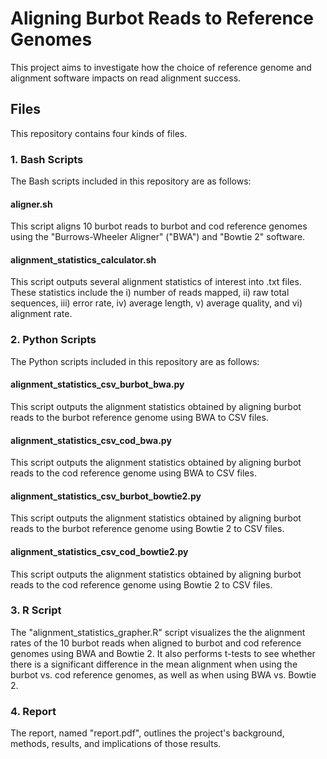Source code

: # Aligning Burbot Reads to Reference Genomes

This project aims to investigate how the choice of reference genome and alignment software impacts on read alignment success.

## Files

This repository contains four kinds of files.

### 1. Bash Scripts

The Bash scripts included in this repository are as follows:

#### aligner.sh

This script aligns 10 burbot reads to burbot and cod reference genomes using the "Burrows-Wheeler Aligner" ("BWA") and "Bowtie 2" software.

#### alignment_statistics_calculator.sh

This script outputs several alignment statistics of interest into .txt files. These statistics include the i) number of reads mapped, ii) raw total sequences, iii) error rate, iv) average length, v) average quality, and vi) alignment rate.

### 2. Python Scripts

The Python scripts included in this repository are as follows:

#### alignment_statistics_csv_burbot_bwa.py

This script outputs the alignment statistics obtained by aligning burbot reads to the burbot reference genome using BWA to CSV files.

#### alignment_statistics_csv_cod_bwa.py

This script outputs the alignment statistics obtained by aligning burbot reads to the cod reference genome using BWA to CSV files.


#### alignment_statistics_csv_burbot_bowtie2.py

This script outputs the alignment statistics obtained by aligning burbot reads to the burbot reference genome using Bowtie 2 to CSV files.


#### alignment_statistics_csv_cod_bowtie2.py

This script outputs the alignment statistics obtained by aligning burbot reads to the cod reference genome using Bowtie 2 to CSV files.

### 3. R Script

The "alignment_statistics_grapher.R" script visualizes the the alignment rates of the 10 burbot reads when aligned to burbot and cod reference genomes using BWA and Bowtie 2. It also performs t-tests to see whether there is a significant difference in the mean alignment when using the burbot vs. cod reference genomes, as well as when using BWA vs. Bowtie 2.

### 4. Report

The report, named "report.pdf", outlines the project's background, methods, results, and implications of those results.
--
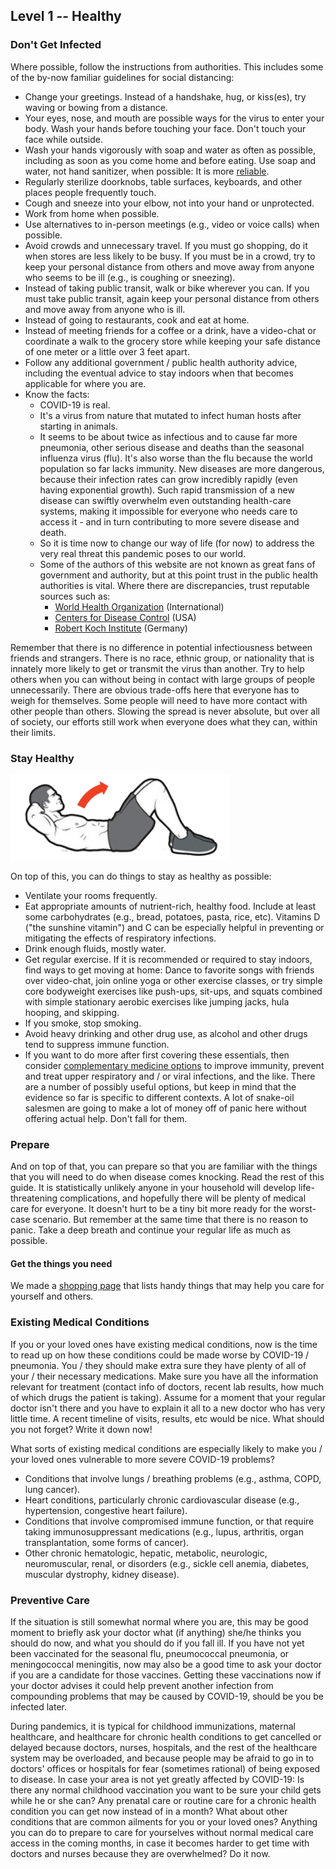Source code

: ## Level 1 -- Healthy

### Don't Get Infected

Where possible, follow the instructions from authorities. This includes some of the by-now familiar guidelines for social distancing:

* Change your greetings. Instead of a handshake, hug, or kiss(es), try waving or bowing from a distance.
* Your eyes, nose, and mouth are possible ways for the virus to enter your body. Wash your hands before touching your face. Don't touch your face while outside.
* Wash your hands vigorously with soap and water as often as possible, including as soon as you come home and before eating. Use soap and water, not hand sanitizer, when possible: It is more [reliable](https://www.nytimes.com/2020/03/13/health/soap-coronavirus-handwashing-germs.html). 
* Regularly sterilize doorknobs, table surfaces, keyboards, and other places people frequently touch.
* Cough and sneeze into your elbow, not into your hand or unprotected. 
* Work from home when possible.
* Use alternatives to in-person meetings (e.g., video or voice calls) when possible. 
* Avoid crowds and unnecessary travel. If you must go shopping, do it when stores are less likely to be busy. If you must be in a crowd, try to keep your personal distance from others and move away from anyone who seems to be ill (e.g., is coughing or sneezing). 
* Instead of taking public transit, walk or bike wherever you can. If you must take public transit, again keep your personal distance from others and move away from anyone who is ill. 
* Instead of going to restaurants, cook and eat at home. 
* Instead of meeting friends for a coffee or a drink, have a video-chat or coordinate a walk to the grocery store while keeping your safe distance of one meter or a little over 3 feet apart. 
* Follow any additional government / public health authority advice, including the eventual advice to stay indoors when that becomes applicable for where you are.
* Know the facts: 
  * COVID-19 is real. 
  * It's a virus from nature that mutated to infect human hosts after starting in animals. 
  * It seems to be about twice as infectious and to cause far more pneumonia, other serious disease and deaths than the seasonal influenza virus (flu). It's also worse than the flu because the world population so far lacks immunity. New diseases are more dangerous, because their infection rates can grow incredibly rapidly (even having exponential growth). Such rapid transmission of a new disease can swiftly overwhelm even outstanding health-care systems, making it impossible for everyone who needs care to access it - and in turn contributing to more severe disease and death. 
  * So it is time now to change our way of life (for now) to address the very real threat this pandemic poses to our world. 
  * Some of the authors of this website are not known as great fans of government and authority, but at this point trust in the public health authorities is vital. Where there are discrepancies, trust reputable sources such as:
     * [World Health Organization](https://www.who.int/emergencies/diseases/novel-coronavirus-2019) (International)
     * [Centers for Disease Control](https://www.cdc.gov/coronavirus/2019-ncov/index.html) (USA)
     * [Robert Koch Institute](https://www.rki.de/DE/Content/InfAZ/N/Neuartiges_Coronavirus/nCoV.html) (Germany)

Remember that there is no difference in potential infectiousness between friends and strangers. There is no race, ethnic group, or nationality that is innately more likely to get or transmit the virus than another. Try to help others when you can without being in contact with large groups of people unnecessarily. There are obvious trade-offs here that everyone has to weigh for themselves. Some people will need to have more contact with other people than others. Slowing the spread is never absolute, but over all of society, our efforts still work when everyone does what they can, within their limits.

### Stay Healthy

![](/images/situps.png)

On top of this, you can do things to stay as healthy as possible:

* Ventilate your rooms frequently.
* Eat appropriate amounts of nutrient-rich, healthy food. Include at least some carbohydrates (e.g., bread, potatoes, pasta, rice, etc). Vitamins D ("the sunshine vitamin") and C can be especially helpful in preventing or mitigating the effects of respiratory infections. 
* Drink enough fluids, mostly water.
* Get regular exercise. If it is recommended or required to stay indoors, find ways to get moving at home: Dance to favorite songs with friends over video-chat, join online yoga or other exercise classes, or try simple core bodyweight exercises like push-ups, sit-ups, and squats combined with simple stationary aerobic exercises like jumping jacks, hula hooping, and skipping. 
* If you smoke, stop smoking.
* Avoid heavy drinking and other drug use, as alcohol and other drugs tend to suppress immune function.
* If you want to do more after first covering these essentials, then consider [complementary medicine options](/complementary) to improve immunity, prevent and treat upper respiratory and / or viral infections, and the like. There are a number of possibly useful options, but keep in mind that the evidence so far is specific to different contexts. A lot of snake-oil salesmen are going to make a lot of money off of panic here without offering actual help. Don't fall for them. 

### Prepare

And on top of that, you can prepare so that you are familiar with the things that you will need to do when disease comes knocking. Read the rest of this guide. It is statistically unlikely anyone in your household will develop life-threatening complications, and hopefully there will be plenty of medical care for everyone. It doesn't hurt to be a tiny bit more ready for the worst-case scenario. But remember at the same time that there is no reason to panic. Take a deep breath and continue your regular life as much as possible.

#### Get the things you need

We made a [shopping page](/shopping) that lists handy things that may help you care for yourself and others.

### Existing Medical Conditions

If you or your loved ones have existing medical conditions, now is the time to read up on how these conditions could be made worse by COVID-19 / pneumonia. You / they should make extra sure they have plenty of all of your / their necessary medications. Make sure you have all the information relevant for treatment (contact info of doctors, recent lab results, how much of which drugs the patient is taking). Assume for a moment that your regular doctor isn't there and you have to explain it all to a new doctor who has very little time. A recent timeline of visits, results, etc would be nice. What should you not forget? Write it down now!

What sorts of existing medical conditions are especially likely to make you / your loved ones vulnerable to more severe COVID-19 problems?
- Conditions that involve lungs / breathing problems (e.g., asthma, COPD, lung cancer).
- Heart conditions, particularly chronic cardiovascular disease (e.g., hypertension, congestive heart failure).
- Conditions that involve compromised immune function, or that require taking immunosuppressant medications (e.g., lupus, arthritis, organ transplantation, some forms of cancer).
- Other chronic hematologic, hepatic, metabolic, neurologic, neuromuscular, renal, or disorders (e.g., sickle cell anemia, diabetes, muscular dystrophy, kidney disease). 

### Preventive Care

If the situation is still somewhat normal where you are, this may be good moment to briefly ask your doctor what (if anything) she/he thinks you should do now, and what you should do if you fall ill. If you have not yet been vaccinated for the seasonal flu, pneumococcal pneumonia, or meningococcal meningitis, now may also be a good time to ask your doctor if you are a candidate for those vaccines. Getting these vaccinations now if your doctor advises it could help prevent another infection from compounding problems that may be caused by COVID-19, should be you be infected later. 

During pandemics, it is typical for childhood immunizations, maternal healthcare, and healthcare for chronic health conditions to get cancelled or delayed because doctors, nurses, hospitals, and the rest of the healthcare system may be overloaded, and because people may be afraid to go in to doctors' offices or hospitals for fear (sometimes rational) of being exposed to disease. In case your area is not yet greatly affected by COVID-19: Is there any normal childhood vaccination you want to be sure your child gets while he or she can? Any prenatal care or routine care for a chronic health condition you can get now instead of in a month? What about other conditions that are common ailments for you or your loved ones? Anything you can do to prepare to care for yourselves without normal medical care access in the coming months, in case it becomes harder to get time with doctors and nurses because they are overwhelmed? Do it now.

Prompt: Using the records above, set down exactly the lines from the one with "Where possible, follow" through the one with "face while outside.", inclusive, and nothing more.

Result:
Where possible, follow the instructions from authorities. This includes some of the by-now familiar guidelines for social distancing:

* Change your greetings. Instead of a handshake, hug, or kiss(es), try waving or bowing from a distance.
* Your eyes, nose, and mouth are possible ways for the virus to enter your body. Wash your hands before touching your face. Don't touch your face while outside.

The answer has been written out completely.